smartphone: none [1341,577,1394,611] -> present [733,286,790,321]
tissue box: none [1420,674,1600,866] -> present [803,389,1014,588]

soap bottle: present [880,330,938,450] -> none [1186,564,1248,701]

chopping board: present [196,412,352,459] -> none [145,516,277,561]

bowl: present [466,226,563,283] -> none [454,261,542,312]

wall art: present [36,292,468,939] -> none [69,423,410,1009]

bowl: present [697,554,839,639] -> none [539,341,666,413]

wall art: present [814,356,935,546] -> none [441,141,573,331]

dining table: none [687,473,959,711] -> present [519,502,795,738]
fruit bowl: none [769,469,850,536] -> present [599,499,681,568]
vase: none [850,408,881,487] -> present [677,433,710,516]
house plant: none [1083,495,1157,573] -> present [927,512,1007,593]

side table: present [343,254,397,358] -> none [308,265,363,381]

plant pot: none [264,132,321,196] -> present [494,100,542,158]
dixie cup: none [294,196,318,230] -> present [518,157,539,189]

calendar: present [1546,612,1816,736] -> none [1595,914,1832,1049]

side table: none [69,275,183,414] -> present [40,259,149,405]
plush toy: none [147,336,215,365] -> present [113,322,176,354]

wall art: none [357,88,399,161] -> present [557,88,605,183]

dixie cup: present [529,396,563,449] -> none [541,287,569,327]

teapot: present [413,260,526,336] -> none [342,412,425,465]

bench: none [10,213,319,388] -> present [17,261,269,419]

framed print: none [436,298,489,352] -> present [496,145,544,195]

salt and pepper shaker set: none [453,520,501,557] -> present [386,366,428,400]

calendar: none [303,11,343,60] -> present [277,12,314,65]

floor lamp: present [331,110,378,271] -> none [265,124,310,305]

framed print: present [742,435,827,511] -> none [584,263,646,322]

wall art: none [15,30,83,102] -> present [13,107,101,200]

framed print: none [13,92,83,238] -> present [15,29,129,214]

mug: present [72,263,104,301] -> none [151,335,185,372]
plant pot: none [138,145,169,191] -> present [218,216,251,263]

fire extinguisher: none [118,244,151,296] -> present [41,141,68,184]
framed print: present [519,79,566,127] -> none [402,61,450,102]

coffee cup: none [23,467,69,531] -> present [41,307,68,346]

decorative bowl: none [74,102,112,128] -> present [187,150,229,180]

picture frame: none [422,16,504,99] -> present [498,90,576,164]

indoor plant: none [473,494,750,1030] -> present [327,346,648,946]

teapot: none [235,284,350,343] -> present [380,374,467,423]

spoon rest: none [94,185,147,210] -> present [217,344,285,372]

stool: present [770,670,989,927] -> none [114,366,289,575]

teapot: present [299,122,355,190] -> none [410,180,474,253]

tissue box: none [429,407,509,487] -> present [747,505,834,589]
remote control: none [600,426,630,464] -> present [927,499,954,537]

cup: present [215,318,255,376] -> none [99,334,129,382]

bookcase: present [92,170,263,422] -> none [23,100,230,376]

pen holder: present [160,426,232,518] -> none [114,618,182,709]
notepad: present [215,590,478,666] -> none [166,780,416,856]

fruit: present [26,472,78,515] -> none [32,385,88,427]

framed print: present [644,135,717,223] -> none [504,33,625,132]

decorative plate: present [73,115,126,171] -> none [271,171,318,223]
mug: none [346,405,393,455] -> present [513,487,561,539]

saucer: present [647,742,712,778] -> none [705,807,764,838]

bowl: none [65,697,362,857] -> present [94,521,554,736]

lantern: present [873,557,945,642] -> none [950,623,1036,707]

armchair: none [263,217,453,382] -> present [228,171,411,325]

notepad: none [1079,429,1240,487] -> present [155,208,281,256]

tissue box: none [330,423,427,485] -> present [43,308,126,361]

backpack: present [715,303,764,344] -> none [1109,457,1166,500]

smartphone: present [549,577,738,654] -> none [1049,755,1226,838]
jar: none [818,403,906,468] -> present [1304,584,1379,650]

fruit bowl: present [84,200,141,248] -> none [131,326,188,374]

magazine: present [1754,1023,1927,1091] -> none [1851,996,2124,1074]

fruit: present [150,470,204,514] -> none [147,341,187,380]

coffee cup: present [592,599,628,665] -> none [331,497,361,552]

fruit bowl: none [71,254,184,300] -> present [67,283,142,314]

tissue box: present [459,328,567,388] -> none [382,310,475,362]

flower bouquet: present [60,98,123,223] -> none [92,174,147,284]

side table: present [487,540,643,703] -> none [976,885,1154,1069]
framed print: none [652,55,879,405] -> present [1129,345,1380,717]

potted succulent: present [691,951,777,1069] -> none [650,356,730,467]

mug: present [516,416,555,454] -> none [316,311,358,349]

* [Your task] Word for word, restate each record in the listing.

* [Written solution]
smartphone: none [1341,577,1394,611] -> present [733,286,790,321]
tissue box: none [1420,674,1600,866] -> present [803,389,1014,588]

soap bottle: present [880,330,938,450] -> none [1186,564,1248,701]

chopping board: present [196,412,352,459] -> none [145,516,277,561]

bowl: present [466,226,563,283] -> none [454,261,542,312]

wall art: present [36,292,468,939] -> none [69,423,410,1009]

bowl: present [697,554,839,639] -> none [539,341,666,413]

wall art: present [814,356,935,546] -> none [441,141,573,331]

dining table: none [687,473,959,711] -> present [519,502,795,738]
fruit bowl: none [769,469,850,536] -> present [599,499,681,568]
vase: none [850,408,881,487] -> present [677,433,710,516]
house plant: none [1083,495,1157,573] -> present [927,512,1007,593]

side table: present [343,254,397,358] -> none [308,265,363,381]

plant pot: none [264,132,321,196] -> present [494,100,542,158]
dixie cup: none [294,196,318,230] -> present [518,157,539,189]

calendar: present [1546,612,1816,736] -> none [1595,914,1832,1049]

side table: none [69,275,183,414] -> present [40,259,149,405]
plush toy: none [147,336,215,365] -> present [113,322,176,354]

wall art: none [357,88,399,161] -> present [557,88,605,183]

dixie cup: present [529,396,563,449] -> none [541,287,569,327]

teapot: present [413,260,526,336] -> none [342,412,425,465]

bench: none [10,213,319,388] -> present [17,261,269,419]

framed print: none [436,298,489,352] -> present [496,145,544,195]

salt and pepper shaker set: none [453,520,501,557] -> present [386,366,428,400]

calendar: none [303,11,343,60] -> present [277,12,314,65]

floor lamp: present [331,110,378,271] -> none [265,124,310,305]

framed print: present [742,435,827,511] -> none [584,263,646,322]

wall art: none [15,30,83,102] -> present [13,107,101,200]

framed print: none [13,92,83,238] -> present [15,29,129,214]

mug: present [72,263,104,301] -> none [151,335,185,372]
plant pot: none [138,145,169,191] -> present [218,216,251,263]

fire extinguisher: none [118,244,151,296] -> present [41,141,68,184]
framed print: present [519,79,566,127] -> none [402,61,450,102]

coffee cup: none [23,467,69,531] -> present [41,307,68,346]

decorative bowl: none [74,102,112,128] -> present [187,150,229,180]

picture frame: none [422,16,504,99] -> present [498,90,576,164]

indoor plant: none [473,494,750,1030] -> present [327,346,648,946]

teapot: none [235,284,350,343] -> present [380,374,467,423]

spoon rest: none [94,185,147,210] -> present [217,344,285,372]

stool: present [770,670,989,927] -> none [114,366,289,575]

teapot: present [299,122,355,190] -> none [410,180,474,253]

tissue box: none [429,407,509,487] -> present [747,505,834,589]
remote control: none [600,426,630,464] -> present [927,499,954,537]

cup: present [215,318,255,376] -> none [99,334,129,382]

bookcase: present [92,170,263,422] -> none [23,100,230,376]

pen holder: present [160,426,232,518] -> none [114,618,182,709]
notepad: present [215,590,478,666] -> none [166,780,416,856]

fruit: present [26,472,78,515] -> none [32,385,88,427]

framed print: present [644,135,717,223] -> none [504,33,625,132]

decorative plate: present [73,115,126,171] -> none [271,171,318,223]
mug: none [346,405,393,455] -> present [513,487,561,539]

saucer: present [647,742,712,778] -> none [705,807,764,838]

bowl: none [65,697,362,857] -> present [94,521,554,736]

lantern: present [873,557,945,642] -> none [950,623,1036,707]

armchair: none [263,217,453,382] -> present [228,171,411,325]

notepad: none [1079,429,1240,487] -> present [155,208,281,256]

tissue box: none [330,423,427,485] -> present [43,308,126,361]

backpack: present [715,303,764,344] -> none [1109,457,1166,500]

smartphone: present [549,577,738,654] -> none [1049,755,1226,838]
jar: none [818,403,906,468] -> present [1304,584,1379,650]

fruit bowl: present [84,200,141,248] -> none [131,326,188,374]

magazine: present [1754,1023,1927,1091] -> none [1851,996,2124,1074]

fruit: present [150,470,204,514] -> none [147,341,187,380]

coffee cup: present [592,599,628,665] -> none [331,497,361,552]

fruit bowl: none [71,254,184,300] -> present [67,283,142,314]

tissue box: present [459,328,567,388] -> none [382,310,475,362]

flower bouquet: present [60,98,123,223] -> none [92,174,147,284]

side table: present [487,540,643,703] -> none [976,885,1154,1069]
framed print: none [652,55,879,405] -> present [1129,345,1380,717]

potted succulent: present [691,951,777,1069] -> none [650,356,730,467]

mug: present [516,416,555,454] -> none [316,311,358,349]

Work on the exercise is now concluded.